WYMAGANIA ZADAŃ =>
1) W tekście o gościach redakcji zamień "Capital Park" na "Polnord" i przepisz fragment od "Stereotypy i zielony" do "tys. mkw. brutto.".
2) Odpowiedz na podstawie tekstu o gościach redakcji:
(a) Ile aktywów obejmuje portfolio nieruchomości Grupy Capital Park?
(b) W którym roku Polnord rozpoczął budowę kompleksu biurowego w Miasteczku Wilanów?
(c) Z jakiego kraju pochodzi firma Skanska Property Poland?

CYTOWANY TEKST =>
——————————

Stereotypy i zielony lukier
BudownictwoGoście redakcji "Eurobuild CEE":
Kinga Nowakowska
Head of asset management sales and marketing Grupy Capital Park. Obecnie spółka posiada portfolio nieruchomości obejmujące 72 aktywa o łącznej powierzchni ponad 308 tys. mkw. brutto.
Michał Świerczyński
Wiceprezes zarządu firmy Polnord. Spółka notowana jest na Giełdzie Papierów Wartościowych w Warszawie. Deweloper realizuje przede wszystkim projekty mieszkaniowe, jednak w 2010 roku rozpoczęł budowę kompleksu biurowego w warszawskim Miasteczku Wilanów.
Arkadiusz Rudzki
Dyrektor ds. leasingu i asset management w szwedzkiej firmie Skanska Property Poland. Pierwsze polskie projekty biurowe spółki powstały w Warszawie, dziś jest ona obecna także poza stolicą.

——————————

DOSTARCZONE DANE =>
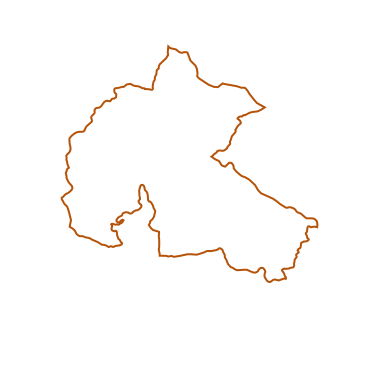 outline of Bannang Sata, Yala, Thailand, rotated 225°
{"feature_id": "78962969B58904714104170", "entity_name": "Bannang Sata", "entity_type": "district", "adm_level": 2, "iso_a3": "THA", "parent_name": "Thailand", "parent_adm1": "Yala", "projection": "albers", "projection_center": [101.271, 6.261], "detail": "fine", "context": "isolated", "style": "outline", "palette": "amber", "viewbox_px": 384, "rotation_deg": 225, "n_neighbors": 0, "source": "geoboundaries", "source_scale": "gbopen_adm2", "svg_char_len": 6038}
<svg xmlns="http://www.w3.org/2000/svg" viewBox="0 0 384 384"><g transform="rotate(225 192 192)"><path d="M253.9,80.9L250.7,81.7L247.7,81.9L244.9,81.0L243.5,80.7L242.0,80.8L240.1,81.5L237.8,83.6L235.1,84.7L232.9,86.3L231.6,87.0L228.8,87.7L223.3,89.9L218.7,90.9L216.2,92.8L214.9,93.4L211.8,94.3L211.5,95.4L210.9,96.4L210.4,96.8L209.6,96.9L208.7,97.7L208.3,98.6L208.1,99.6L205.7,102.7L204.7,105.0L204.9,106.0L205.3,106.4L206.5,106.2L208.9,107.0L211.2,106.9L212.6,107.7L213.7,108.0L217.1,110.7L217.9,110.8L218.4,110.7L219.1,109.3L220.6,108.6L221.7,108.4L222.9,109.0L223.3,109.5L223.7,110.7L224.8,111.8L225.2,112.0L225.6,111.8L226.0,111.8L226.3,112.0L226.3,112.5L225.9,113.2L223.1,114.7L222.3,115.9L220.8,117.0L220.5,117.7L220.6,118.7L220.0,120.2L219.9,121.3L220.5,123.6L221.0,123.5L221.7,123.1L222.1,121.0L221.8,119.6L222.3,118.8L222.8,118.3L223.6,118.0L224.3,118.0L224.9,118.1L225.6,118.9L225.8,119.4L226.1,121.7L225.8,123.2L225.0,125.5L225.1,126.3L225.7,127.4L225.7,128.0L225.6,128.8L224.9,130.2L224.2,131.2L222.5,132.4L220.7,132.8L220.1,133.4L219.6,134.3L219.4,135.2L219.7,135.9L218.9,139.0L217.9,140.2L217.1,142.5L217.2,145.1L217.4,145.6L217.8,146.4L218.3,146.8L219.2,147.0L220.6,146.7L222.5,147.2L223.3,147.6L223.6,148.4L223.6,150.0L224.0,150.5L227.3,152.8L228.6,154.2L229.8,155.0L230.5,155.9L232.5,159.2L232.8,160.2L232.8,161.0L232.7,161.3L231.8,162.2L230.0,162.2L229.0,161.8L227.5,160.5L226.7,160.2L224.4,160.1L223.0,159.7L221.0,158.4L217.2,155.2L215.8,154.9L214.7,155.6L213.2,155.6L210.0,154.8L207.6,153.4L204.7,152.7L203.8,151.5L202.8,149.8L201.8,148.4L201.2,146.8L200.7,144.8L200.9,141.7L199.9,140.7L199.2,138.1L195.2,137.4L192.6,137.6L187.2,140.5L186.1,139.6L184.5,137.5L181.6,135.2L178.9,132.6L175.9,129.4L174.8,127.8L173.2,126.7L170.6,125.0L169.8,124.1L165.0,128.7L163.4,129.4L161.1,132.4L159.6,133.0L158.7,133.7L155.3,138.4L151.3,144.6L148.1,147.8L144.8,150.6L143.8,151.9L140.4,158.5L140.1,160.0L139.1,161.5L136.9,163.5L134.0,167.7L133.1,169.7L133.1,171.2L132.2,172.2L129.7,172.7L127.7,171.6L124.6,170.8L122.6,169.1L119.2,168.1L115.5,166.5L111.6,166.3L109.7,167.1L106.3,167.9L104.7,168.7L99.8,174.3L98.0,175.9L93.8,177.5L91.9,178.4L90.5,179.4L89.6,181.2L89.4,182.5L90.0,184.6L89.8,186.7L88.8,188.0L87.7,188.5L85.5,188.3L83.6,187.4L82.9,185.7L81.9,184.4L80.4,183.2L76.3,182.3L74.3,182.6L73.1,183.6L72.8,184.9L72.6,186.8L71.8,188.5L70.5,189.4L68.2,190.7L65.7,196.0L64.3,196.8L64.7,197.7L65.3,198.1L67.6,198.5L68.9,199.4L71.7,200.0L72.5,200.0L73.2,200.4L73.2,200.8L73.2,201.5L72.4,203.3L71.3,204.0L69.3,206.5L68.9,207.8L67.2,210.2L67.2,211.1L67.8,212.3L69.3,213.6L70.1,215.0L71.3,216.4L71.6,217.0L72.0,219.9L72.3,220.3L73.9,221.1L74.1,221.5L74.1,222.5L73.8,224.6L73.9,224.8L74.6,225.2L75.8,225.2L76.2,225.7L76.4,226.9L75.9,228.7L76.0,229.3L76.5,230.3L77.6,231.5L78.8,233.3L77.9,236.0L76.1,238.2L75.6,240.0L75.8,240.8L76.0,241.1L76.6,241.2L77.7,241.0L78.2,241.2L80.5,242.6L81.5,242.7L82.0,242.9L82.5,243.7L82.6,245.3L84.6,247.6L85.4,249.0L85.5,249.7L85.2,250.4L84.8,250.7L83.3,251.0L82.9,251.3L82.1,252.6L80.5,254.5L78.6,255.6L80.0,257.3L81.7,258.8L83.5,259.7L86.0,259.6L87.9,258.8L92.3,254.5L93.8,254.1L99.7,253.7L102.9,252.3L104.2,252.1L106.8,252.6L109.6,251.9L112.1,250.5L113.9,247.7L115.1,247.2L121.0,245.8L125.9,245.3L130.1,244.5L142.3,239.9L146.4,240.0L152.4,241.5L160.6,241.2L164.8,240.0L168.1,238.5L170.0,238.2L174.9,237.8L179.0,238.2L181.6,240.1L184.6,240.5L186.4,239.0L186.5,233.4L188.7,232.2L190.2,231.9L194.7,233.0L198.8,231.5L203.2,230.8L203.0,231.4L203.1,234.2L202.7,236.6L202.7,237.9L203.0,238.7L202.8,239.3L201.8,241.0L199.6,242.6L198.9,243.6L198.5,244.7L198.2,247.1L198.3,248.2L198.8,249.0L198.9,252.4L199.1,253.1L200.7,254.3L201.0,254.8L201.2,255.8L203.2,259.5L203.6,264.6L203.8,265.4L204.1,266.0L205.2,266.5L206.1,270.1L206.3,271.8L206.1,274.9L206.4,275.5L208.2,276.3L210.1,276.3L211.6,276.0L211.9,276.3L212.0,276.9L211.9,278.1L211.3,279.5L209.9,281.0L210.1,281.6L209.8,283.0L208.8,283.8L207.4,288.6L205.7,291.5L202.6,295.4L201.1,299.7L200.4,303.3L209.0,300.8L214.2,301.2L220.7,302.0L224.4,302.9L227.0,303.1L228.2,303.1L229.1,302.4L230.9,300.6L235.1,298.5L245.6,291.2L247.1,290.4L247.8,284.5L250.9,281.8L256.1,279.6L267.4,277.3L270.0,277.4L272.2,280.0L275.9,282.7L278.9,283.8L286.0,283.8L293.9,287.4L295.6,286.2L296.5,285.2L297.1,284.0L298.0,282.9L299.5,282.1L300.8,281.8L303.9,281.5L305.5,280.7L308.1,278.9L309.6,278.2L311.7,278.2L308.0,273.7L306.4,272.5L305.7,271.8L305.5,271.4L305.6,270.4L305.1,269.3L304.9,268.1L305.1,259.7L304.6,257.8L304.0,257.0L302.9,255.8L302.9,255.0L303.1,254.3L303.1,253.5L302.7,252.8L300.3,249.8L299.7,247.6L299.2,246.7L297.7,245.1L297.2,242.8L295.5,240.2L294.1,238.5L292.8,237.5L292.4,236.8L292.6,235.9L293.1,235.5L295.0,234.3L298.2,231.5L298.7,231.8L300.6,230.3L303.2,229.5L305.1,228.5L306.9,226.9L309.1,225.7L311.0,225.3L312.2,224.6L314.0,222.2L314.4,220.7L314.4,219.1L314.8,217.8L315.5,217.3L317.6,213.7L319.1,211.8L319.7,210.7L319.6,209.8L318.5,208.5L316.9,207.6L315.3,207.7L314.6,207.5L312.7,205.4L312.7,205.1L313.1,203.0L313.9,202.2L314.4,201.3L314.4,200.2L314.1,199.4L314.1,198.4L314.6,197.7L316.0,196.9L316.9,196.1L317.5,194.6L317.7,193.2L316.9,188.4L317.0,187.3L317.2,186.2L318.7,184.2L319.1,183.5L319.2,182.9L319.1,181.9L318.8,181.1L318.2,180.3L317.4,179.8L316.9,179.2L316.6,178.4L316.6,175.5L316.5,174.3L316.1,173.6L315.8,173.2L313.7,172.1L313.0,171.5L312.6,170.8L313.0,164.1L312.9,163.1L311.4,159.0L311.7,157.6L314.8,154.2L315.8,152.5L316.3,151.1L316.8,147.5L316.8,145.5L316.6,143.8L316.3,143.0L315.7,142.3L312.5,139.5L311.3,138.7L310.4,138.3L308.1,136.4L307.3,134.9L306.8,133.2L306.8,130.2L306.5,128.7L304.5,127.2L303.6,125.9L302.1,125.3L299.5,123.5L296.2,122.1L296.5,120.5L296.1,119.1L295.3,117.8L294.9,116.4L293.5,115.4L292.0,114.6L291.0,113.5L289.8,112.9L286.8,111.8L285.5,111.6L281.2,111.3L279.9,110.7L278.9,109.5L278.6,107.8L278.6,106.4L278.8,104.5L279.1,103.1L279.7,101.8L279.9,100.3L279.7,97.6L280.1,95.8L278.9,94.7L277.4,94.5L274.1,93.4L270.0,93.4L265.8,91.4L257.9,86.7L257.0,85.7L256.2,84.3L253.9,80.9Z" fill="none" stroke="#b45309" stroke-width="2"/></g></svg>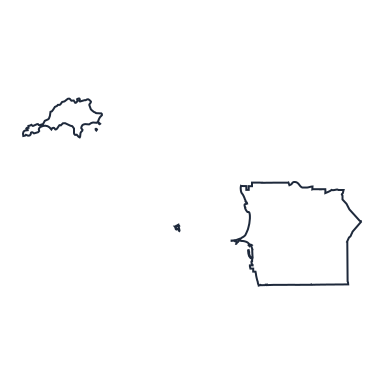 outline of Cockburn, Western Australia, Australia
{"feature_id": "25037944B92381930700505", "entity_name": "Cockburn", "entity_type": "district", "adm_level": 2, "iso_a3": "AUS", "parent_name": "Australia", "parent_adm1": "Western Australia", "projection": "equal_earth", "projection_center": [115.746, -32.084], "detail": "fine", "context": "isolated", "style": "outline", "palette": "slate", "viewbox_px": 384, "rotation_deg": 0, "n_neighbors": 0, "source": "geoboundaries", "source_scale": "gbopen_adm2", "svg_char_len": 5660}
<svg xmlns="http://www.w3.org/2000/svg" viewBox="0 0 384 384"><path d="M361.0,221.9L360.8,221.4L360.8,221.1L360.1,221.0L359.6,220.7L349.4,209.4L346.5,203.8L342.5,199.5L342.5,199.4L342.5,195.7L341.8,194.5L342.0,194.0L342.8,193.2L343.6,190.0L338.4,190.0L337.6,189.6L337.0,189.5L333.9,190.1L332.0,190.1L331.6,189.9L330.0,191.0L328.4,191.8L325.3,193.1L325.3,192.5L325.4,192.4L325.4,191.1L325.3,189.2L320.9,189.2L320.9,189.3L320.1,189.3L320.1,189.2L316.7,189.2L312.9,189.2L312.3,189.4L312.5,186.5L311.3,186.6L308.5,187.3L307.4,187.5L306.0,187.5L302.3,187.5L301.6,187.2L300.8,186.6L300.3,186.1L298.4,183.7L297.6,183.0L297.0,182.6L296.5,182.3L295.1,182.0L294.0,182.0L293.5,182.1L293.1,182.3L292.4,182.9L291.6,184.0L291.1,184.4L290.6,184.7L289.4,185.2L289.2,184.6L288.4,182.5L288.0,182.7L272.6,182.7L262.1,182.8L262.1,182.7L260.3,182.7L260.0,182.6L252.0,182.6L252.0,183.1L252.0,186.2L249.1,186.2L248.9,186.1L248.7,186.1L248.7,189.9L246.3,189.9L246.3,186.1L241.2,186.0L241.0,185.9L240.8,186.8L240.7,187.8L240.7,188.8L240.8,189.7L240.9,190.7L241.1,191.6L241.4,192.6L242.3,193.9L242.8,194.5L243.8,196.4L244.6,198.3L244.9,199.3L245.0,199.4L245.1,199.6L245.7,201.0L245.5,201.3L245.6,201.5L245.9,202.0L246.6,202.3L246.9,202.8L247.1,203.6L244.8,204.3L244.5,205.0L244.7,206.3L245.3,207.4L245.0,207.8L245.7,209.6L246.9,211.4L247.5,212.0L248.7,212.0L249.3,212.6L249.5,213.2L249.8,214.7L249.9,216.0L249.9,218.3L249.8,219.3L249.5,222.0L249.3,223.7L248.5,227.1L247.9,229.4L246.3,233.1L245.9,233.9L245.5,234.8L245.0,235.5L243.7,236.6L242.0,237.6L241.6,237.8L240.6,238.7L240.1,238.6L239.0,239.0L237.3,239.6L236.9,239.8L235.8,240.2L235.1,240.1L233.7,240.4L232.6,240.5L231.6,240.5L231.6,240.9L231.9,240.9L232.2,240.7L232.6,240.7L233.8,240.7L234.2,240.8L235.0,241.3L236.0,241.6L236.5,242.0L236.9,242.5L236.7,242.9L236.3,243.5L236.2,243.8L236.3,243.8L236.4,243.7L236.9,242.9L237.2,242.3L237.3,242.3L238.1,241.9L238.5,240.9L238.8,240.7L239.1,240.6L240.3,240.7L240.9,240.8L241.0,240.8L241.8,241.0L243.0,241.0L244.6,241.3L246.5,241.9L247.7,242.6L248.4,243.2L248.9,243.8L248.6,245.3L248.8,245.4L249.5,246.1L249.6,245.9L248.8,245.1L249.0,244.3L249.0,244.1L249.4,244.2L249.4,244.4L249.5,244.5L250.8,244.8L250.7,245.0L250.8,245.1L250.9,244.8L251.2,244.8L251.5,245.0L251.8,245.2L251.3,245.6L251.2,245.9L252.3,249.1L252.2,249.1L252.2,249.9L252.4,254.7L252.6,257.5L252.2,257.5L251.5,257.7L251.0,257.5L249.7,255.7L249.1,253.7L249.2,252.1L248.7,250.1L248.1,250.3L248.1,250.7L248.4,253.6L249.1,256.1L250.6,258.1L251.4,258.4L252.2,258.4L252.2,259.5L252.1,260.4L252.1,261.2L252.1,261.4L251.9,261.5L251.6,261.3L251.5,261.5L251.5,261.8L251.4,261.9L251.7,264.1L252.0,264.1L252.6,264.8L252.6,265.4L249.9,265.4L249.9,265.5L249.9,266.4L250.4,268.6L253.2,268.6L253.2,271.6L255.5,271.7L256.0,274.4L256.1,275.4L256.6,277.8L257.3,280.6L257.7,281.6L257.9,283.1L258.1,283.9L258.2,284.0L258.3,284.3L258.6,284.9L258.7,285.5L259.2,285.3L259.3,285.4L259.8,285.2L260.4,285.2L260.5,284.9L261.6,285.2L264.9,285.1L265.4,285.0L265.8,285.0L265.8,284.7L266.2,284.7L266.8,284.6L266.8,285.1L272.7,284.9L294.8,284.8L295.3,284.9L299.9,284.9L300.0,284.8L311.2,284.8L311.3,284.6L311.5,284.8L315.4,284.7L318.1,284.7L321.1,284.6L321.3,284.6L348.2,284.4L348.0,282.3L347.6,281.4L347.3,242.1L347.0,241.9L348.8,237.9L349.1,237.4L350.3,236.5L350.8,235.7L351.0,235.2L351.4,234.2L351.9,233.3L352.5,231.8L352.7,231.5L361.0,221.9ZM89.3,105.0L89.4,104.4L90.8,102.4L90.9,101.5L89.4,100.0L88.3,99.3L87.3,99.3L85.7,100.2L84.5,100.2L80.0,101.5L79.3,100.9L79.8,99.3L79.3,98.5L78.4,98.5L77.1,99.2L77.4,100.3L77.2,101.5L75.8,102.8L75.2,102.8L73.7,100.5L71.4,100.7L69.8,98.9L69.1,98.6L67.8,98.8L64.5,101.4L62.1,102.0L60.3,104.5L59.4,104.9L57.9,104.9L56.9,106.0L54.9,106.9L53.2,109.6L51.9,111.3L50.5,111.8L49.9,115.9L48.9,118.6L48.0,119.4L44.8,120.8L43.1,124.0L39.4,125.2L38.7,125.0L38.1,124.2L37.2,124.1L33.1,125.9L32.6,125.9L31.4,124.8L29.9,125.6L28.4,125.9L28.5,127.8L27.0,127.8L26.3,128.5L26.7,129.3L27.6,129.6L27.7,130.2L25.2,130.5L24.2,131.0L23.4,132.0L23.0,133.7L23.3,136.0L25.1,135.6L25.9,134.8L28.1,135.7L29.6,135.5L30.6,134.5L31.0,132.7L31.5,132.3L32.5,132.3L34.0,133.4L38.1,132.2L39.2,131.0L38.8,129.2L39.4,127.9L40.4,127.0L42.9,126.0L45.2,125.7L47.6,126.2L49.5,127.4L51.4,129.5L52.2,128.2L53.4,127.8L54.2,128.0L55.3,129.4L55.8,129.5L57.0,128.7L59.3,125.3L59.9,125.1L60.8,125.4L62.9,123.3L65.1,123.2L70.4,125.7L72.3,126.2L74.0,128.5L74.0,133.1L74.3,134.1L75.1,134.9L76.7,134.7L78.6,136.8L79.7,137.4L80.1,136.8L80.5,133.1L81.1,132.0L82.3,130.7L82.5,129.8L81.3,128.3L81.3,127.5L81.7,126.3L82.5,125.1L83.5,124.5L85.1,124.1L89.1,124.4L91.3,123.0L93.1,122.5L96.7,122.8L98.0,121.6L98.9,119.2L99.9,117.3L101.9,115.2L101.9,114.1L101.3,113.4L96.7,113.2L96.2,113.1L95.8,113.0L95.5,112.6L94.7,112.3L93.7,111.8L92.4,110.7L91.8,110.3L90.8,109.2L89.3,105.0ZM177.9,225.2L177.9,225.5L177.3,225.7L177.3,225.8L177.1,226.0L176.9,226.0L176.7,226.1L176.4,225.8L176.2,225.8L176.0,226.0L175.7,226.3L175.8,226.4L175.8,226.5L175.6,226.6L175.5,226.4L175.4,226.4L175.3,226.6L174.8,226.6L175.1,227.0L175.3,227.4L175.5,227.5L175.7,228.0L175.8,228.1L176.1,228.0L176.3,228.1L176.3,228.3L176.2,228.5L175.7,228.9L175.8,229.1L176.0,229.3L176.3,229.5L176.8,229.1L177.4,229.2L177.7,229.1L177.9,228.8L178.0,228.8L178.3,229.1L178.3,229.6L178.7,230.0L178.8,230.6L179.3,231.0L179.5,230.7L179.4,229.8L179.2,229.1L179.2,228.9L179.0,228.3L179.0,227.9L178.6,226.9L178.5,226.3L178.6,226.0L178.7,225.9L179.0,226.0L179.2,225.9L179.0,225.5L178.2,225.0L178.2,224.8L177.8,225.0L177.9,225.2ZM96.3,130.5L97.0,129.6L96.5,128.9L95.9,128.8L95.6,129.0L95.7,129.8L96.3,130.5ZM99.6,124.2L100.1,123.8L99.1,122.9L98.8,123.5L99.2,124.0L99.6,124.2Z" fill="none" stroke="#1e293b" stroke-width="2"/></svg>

——————————

ODPOWIEDZI =>
1)
Stereotypy i zielony lukier
BudownictwoGoście redakcji "Eurobuild CEE":
Kinga Nowakowska
Head of asset management sales and marketing Grupy Polnord. Obecnie spółka posiada portfolio nieruchomości obejmujące 72 aktywa o łącznej powierzchni ponad 308 tys. mkw. brutto.

2)
(a) 72 aktywa.
(b) W 2010 roku.
(c) Ze Szwecji.